Exercise instructions:
Copy word for word the lines of the data below from the line containing "17 min, please." to the line containing "12 h 01 min", including both of those lines.

Stored entries:

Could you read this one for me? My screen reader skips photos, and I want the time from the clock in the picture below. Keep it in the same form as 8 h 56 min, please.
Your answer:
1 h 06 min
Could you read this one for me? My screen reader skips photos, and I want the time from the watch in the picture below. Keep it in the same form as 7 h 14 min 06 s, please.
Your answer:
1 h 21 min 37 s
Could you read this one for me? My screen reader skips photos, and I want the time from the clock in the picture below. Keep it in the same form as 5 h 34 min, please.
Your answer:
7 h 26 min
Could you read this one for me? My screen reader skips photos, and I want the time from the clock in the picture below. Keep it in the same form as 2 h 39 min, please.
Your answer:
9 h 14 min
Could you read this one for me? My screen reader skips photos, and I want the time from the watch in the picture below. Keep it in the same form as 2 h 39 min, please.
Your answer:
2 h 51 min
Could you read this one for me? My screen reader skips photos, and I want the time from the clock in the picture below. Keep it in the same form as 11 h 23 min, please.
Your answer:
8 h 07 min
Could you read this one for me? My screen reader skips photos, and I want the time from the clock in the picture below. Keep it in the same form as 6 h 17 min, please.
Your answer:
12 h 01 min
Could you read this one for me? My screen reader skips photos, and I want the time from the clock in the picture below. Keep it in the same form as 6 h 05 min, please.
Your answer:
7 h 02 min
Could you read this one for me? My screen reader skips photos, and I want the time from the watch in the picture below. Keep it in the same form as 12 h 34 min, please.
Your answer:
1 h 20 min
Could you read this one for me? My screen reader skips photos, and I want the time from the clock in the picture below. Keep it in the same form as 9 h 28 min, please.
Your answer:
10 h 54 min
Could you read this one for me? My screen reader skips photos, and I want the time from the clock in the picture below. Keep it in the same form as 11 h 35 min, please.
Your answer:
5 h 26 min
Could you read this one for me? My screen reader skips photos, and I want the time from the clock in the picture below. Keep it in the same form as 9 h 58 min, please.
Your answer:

Exercise solution:
Could you read this one for me? My screen reader skips photos, and I want the time from the clock in the picture below. Keep it in the same form as 6 h 17 min, please.
Your answer:
12 h 01 min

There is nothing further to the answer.